Welche Gefühle löst Geld bei dir aus?
In erster Linie Freude. Geld macht mir Spass, weil ich weiss, was ich damit alles machen kann und was es mir ermöglicht. Ausserdem macht es mich frei, selbstständig, und natürlich gibt es mir ein Gefühl der Sicherheit.
Das klingt nach einer sehr lustvollen Beziehung zu Geld. Das ist für Frauen eher atypisch.
Ich weiss, und auch ich hatte nicht immer diese Beziehung zu Geld. Wie viele andere Frauen hatte ich lange keine Beziehung zu Geld und dann erstmal Berührungsängste mit dem Thema. Inzwischen macht mir Geld Freude – vor allem, wenn es für mich arbeitet.
Wie hast du das geschafft?
Bei mir war die Scheidung der Auslöser. Mein Mann und ich haben uns 2016 getrennt. Unsere Töchter waren damals drei und vier Jahre alt. Zu diesem Zeitpunkt war ich Vollzeit Mutter und Hausfrau. Die klassische Rollenverteilung. Ich hatte also weder einen Job noch ein Einkommen. Mein Ex-Mann musste zu Beginn finanziell komplett für uns aufkommen. Er hat sowohl den Unterhalt für die Kinder als auch für mich bezahlt. Anders wäre es nicht möglich gewesen.
Wie fühlte es sich für dich an, finanziell von deinem Ex-Partner abhängig zu sein?
Unangenehm. Obwohl ich das Glück hatte, dass mein Ex-Mann und ich uns im Guten getrennt haben. Wir haben uns also weder ums Geld noch um die Kinder gestritten. Es war von Anfang an klar, dass wir uns so viel wie möglich teilen – die Finanzen, aber auch das Sorgerecht. Ich war diesbezüglich in einer privilegierten Situation. Trotzdem wollte ich mich möglichst rasch aus dieser Abhängigkeit lösen und arbeiten.
Wie lief es mit dem Wiedereinstieg?

**Arbeitsauftrag:** Setze das obige Interview über die Beziehung zu Geld nach einer Scheidung im Anschluss an seine letzte Frage fort.

**Bereitgestellte Einträge:**
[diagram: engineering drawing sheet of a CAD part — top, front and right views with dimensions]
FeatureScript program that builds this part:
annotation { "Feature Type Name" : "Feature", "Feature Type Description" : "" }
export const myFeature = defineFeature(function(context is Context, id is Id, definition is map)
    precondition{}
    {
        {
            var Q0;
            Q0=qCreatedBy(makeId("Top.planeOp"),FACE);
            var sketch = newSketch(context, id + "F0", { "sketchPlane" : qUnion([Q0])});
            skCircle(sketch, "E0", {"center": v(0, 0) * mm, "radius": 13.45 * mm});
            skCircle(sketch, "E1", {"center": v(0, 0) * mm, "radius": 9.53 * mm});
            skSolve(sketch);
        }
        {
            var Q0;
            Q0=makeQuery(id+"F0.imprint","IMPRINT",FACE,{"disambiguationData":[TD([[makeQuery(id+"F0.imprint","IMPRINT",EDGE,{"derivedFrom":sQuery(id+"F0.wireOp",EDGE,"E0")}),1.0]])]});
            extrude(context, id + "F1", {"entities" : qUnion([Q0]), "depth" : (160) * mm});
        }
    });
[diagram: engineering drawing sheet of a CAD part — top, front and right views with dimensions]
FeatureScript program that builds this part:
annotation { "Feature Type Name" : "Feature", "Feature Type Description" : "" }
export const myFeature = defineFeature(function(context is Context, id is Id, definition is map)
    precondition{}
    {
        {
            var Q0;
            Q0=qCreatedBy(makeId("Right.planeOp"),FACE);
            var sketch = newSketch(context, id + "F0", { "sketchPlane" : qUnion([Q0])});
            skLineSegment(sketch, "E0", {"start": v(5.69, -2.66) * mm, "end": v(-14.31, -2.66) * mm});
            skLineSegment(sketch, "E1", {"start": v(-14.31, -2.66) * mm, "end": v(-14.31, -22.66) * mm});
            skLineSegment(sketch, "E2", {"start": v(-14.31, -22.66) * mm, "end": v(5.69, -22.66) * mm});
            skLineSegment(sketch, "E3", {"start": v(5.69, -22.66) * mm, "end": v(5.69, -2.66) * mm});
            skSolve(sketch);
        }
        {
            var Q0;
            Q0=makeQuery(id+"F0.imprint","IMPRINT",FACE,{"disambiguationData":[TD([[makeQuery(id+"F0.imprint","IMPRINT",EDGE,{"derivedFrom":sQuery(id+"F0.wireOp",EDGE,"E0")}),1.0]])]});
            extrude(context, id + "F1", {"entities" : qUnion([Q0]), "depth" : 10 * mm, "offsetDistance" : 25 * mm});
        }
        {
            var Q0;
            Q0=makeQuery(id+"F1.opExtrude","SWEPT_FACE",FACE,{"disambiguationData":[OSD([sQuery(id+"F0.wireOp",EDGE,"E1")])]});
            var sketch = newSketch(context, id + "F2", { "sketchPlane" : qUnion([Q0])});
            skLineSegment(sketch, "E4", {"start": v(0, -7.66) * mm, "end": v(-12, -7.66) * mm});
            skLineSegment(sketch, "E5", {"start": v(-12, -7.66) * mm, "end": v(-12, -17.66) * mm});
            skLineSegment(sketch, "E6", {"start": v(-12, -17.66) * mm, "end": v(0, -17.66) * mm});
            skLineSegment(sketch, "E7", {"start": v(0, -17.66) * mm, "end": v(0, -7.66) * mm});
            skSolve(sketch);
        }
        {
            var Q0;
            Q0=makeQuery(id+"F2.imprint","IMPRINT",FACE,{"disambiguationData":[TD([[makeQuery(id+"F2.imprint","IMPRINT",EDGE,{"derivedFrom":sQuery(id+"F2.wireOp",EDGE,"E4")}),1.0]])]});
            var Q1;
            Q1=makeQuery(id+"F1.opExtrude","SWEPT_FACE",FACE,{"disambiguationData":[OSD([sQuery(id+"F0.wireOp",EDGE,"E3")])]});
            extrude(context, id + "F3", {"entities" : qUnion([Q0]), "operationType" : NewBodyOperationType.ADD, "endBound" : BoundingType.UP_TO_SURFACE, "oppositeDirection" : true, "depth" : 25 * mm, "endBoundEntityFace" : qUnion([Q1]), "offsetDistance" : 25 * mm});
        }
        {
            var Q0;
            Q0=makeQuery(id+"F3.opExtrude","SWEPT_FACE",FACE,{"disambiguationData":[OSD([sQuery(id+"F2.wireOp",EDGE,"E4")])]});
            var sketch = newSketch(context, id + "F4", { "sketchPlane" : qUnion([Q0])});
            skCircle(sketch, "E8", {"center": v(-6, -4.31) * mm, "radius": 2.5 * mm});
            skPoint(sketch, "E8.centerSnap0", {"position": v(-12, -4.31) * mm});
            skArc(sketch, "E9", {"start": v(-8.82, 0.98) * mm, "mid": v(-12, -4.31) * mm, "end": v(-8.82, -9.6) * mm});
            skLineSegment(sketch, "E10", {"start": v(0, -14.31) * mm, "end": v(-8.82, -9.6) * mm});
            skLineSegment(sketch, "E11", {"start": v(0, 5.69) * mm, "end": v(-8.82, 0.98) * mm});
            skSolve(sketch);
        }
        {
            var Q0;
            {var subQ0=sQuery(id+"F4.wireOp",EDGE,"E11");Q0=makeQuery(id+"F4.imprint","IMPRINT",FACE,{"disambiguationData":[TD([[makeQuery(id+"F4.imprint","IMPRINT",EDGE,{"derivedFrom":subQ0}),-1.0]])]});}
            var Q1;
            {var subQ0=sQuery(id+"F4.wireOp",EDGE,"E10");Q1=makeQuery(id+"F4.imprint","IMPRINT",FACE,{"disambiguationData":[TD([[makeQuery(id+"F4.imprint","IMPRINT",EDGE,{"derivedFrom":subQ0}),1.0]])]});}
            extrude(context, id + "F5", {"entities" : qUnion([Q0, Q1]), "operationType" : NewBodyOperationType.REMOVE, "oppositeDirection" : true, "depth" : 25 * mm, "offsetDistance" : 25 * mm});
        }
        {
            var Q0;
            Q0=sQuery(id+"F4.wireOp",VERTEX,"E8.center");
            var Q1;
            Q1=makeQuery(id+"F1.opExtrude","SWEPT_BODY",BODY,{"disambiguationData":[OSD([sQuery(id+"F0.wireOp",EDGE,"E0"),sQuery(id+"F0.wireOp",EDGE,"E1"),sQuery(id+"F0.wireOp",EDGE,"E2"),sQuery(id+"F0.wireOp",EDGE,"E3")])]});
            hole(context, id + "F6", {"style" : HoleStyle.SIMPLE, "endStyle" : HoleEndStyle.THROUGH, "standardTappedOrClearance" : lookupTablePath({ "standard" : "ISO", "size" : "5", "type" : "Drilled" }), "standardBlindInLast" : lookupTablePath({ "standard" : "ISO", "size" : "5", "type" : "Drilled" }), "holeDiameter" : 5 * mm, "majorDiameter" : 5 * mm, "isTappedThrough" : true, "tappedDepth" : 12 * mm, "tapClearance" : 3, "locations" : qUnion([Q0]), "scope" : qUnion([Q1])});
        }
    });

**Ergebnis der Übung:**
Es war schwierig – aus verschiedenen Gründen. Ich habe ursprünglich Wirtschaftsrecht studiert. Vor den Kindern habe ich in grösseren Unternehmen als Assistentin gearbeitet. Als ich wieder anfing, mich zu bewerben, merkte ich ziemlich schnell, dass der Wiedereinstieg recht stressig wird. Ich wurde bei Vorstellungsgesprächen nach der Kinderbetreuung gefragt, wie ich es regeln würde, wenn sie krank seien, und so weiter.
Krass, das sind alles Fragen, die man dir nicht stellen dürfte.
Das weiss ich, aber ich war so lange nicht berufstätig und weg vom Fenster, dass ich einfach nur wahnsinnig froh war, wenn mich jemand zu einem Vorstellungsgespräch eingeladen hat. Bei all den Gesprächen merkte ich aber immer mehr, dass ich nicht in diese Welt, die von Männern dominiert wird, zurück will. Ich hatte aber keinen Plan, was ich sonst machen will. Nur so viel war klar: Ich wollte einen Job, an dem ich drei Tage die Woche arbeite, der einen Teil unseres Lebensunterhalts finanziert und bei dem ich unabhängig arbeiten kann. Ich wollte nicht, dass jemand auf meine Arbeit warten muss oder dass ein Chef mir sagt, dass ich zu spät komme und zu früh gehe. Ich wollte unabhängig sein.
Was hast du gemacht?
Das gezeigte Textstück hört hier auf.